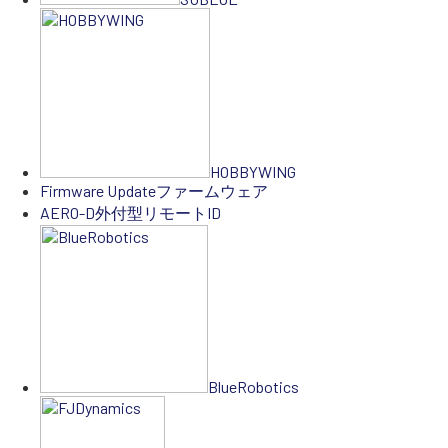
HOBBYWING
Firmware Update
ファームウェア
AERO-D
外付型リモートID
BlueRobotics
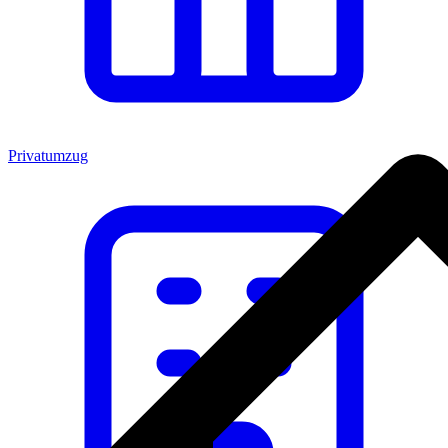
Privatumzug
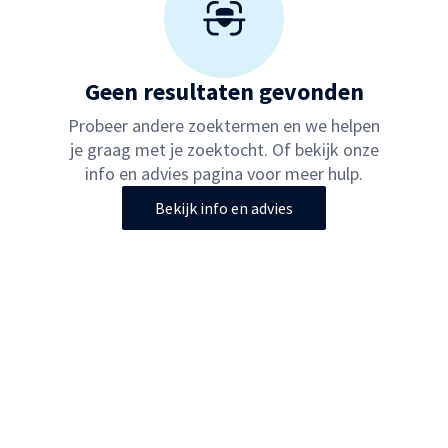
Geen resultaten gevonden
Probeer andere zoektermen en we helpen
je graag met je zoektocht. Of bekijk onze
info en advies pagina voor meer hulp.
Bekijk info en advies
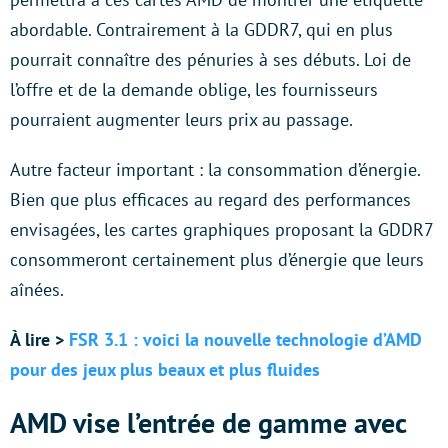
abordable. Contrairement à la GDDR7, qui en plus
pourrait connaître des pénuries à ses débuts. Loi de
l’offre et de la demande oblige, les fournisseurs
pourraient augmenter leurs prix au passage.
Autre facteur important : la consommation d’énergie.
Bien que plus efficaces au regard des performances
envisagées, les cartes graphiques proposant la GDDR7
consommeront certainement plus d’énergie que leurs
aînées.
À lire >
FSR 3.1 : voici la nouvelle technologie d’AMD
pour des jeux plus beaux et plus fluides
AMD vise l’entrée de gamme avec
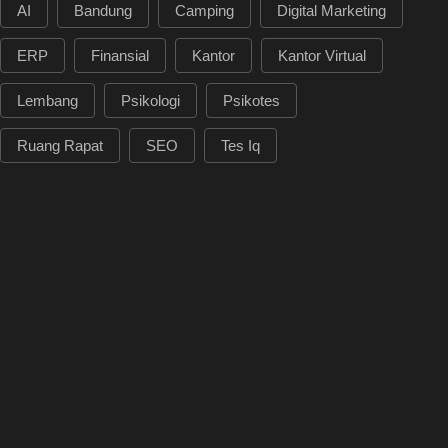
AI
Bandung
Camping
Digital Marketing
ERP
Finansial
Kantor
Kantor Virtual
Lembang
Psikologi
Psikotes
Ruang Rapat
SEO
Tes Iq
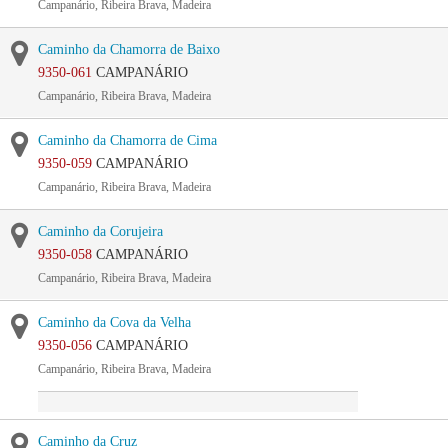
Campanário, Ribeira Brava, Madeira
Caminho da Chamorra de Baixo
9350-061
CAMPANÁRIO
Campanário, Ribeira Brava, Madeira
Caminho da Chamorra de Cima
9350-059
CAMPANÁRIO
Campanário, Ribeira Brava, Madeira
Caminho da Corujeira
9350-058
CAMPANÁRIO
Campanário, Ribeira Brava, Madeira
Caminho da Cova da Velha
9350-056
CAMPANÁRIO
Campanário, Ribeira Brava, Madeira
Caminho da Cruz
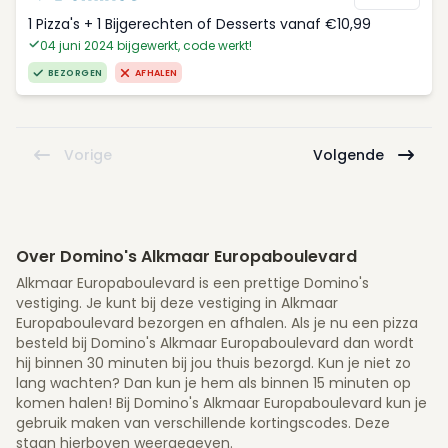
1 Pizza's + 1 Bijgerechten of Desserts vanaf €10,99
04 juni 2024 bijgewerkt, code werkt!
BEZORGEN
AFHALEN
Vorige
Volgende
Over Domino's Alkmaar Europaboulevard
Alkmaar Europaboulevard is een prettige Domino's
vestiging. Je kunt bij deze vestiging in Alkmaar
Europaboulevard bezorgen en afhalen. Als je nu een pizza
besteld bij Domino's Alkmaar Europaboulevard dan wordt
hij binnen 30 minuten bij jou thuis bezorgd. Kun je niet zo
lang wachten? Dan kun je hem als binnen 15 minuten op
komen halen! Bij Domino's Alkmaar Europaboulevard kun je
gebruik maken van verschillende kortingscodes. Deze
staan hierboven weergegeven.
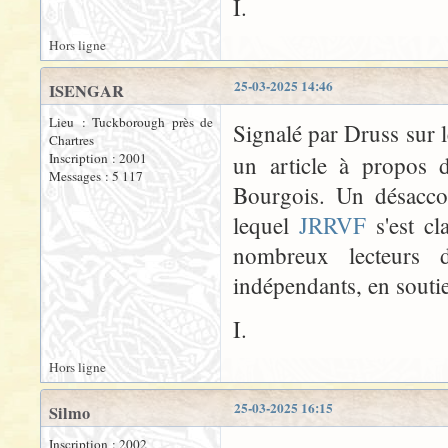
I.
Hors ligne
25-03-2025 14:46
ISENGAR
Lieu : Tuckborough près de
Signalé par Druss sur 
Chartres
Inscription : 2001
un article à propos d
Messages : 5 117
Bourgois. Un désacco
lequel
JRRVF
s'est c
nombreux lecteurs d
indépendants, en souti
I.
Hors ligne
25-03-2025 16:15
Silmo
Inscription : 2002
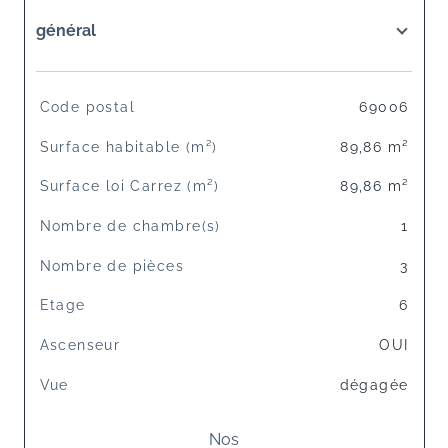
général
TRAD_SIROCCO_Caracteristique
Valeurs
Code postal
69006
Surface habitable (m²)
89,86 m²
Surface loi Carrez (m²)
89,86 m²
Nombre de chambre(s)
1
Nombre de pièces
3
Etage
6
Ascenseur
OUI
Vue
dégagée
Nos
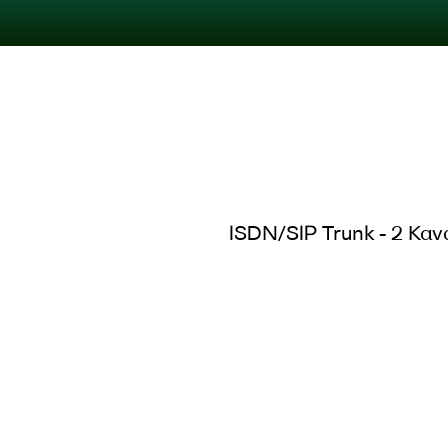
ISDN/SIP Trunk - 2 Καν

━━━━━━━━

- [REQUIRED ACTION] Set down each of the lines above without any change, leaving out the pictures.

- [WRITTEN ANSWER]
HOBBYWING
Firmware Update
ファームウェア
AERO-D
外付型リモートID
BlueRobotics
Privatumzug
Geen resultaten gevonden
Probeer andere zoektermen en we helpen
je graag met je zoektocht. Of bekijk onze
info en advies pagina voor meer hulp.
Bekijk info en advies
abordable. Contrairement à la GDDR7, qui en plus
pourrait connaître des pénuries à ses débuts. Loi de
l’offre et de la demande oblige, les fournisseurs
pourraient augmenter leurs prix au passage.
Autre facteur important : la consommation d’énergie.
Bien que plus efficaces au regard des performances
envisagées, les cartes graphiques proposant la GDDR7
consommeront certainement plus d’énergie que leurs
aînées.
À lire >
FSR 3.1 : voici la nouvelle technologie d’AMD
pour des jeux plus beaux et plus fluides
AMD vise l’entrée de gamme avec
AI
Bandung
Camping
Digital Marketing
ERP
Finansial
Kantor
Kantor Virtual
Lembang
Psikologi
Psikotes
Ruang Rapat
SEO
Tes Iq
Campanário, Ribeira Brava, Madeira
Caminho da Chamorra de Baixo
9350-061
CAMPANÁRIO
Campanário, Ribeira Brava, Madeira
Caminho da Chamorra de Cima
9350-059
CAMPANÁRIO
Campanário, Ribeira Brava, Madeira
Caminho da Corujeira
9350-058
CAMPANÁRIO
Campanário, Ribeira Brava, Madeira
Caminho da Cova da Velha
9350-056
CAMPANÁRIO
Campanário, Ribeira Brava, Madeira
Caminho da Cruz
1 Pizza's + 1 Bijgerechten of Desserts vanaf €10,99
04 juni 2024 bijgewerkt, code werkt!
BEZORGEN
AFHALEN
Vorige
Volgende
Over Domino's Alkmaar Europaboulevard
Alkmaar Europaboulevard is een prettige Domino's
vestiging. Je kunt bij deze vestiging in Alkmaar
Europaboulevard bezorgen en afhalen. Als je nu een pizza
besteld bij Domino's Alkmaar Europaboulevard dan wordt
hij binnen 30 minuten bij jou thuis bezorgd. Kun je niet zo
lang wachten? Dan kun je hem als binnen 15 minuten op
komen halen! Bij Domino's Alkmaar Europaboulevard kun je
gebruik maken van verschillende kortingscodes. Deze
staan hierboven weergegeven.
I.
Hors ligne
25-03-2025 14:46
ISENGAR
Lieu : Tuckborough près de
Signalé par Druss sur 
Chartres
Inscription : 2001
un article à propos d
Messages : 5 117
Bourgois. Un désacco
lequel
JRRVF
s'est c
nombreux lecteurs d
indépendants, en souti
I.
Hors ligne
25-03-2025 16:15
Silmo
Inscription : 2002
général
TRAD_SIROCCO_Caracteristique
Valeurs
Code postal
69006
Surface habitable (m²)
89,86 m²
Surface loi Carrez (m²)
89,86 m²
Nombre de chambre(s)
1
Nombre de pièces
3
Etage
6
Ascenseur
OUI
Vue
dégagée
Nos
ISDN/SIP Trunk - 2 Καν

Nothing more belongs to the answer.